Check to be sure your Mexican insurance company will cover Mexican licensed drivers. Some do and some do not. Mexican insurance is a specific insurance program for tourists and visitors.
Baja Bound's policies, underwritten by HDI Seguros and Chubb Seguros, do allow Mexican licensed drivers, but the primary driver listed on the policy must be a U.S. citizen.
The most surprising reason is in regards to Mexican customs law. As is common knowledge, a U.S. citizen may freely cross into Baja with a U.S. plated vehicle. However, if a Mexican citizen crosses into Mexico with a U.S. plated vehicle and there is no U.S. citizen in the vehicle, there is a chance that Mexican customs officials will notice and send the Mexican citizen to secondary inspection. Upon checking documentation, if the Mexican citizen does not present U.S. documentation, the vehicle will be permanently confiscated by Mexican customs with very little chance of recovering it. In addition, the Mexican citizen will incur a huge fine of 80% of the vehicle's value. This fine must be paid or it will be on the Mexican citizen's record.

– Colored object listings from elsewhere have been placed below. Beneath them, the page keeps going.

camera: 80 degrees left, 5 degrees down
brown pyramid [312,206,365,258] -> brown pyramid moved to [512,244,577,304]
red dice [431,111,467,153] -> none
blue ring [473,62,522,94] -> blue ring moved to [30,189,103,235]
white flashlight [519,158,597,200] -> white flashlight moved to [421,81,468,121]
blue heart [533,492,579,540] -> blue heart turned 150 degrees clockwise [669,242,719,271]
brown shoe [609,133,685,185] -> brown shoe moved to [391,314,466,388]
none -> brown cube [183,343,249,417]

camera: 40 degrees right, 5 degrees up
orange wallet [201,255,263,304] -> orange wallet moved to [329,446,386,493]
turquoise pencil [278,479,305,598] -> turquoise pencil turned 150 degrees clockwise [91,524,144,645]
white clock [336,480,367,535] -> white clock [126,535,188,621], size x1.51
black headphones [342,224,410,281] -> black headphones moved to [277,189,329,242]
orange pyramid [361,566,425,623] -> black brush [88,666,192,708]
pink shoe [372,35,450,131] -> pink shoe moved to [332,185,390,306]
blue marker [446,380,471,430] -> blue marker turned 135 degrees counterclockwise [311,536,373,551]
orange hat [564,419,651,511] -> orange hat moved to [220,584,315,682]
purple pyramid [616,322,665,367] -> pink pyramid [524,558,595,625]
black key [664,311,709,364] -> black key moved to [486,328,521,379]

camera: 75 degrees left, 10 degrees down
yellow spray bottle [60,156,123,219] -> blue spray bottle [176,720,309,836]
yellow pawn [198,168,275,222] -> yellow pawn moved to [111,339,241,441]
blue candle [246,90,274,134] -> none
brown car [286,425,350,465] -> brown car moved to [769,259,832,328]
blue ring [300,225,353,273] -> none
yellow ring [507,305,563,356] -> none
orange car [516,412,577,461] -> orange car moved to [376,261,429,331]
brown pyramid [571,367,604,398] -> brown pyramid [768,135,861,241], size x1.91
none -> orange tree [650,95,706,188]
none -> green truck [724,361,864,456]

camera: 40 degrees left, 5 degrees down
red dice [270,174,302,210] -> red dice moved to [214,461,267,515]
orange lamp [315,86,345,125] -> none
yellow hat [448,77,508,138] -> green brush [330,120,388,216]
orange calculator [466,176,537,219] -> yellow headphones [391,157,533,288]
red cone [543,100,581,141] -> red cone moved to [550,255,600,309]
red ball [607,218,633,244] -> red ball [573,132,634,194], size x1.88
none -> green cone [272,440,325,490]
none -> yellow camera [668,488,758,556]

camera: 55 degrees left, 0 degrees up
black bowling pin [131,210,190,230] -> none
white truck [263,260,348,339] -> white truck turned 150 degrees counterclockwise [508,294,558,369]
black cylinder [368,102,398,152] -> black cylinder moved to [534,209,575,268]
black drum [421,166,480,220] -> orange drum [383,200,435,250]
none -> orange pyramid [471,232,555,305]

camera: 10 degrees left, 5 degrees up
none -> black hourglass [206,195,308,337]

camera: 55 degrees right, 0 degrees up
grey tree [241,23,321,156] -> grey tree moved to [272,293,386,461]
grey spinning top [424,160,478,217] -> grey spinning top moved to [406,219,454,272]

This may sound unbelievable, but it happens. A look into Mexican customs law helps one understand how the situation is viewed by Mexican customs and the reason behind the fine. When a Mexican citizen drives into Mexican territory with a U.S. vehicle and no U.S. citizen in the vehicle, Mexican customs sees this as attempting to smuggle the vehicle into the country. Since the vehicle is viewed as "contraband" it will be confiscated just like they would confiscate any other type of contraband. Being that it is illegal to bring contraband into the country, the offender will have to pay a fine. In the case of the vehicle, it will be 80% of the vehicle's value.
The vehicle is permanently placed in a gated and secured lot and will not be removed. Once the vehicle has been confiscated and paperwork completed, there is almost no chance of it leaving the lot.
You may hire a Mexican lawyer, but unfortunately the way the law is written, the chances of recovery are slim to none.
Unfortunately since the situation is considered illegal, a Mexican insurance policy will not help.
Mexican authorities, such as transit authorities can impound a U.S. vehicle driven by a Mexican citizen without a U.S. citizen present. If this happens, you may get the vehicle back by having the owner present himself with the vehicle title before the authorities.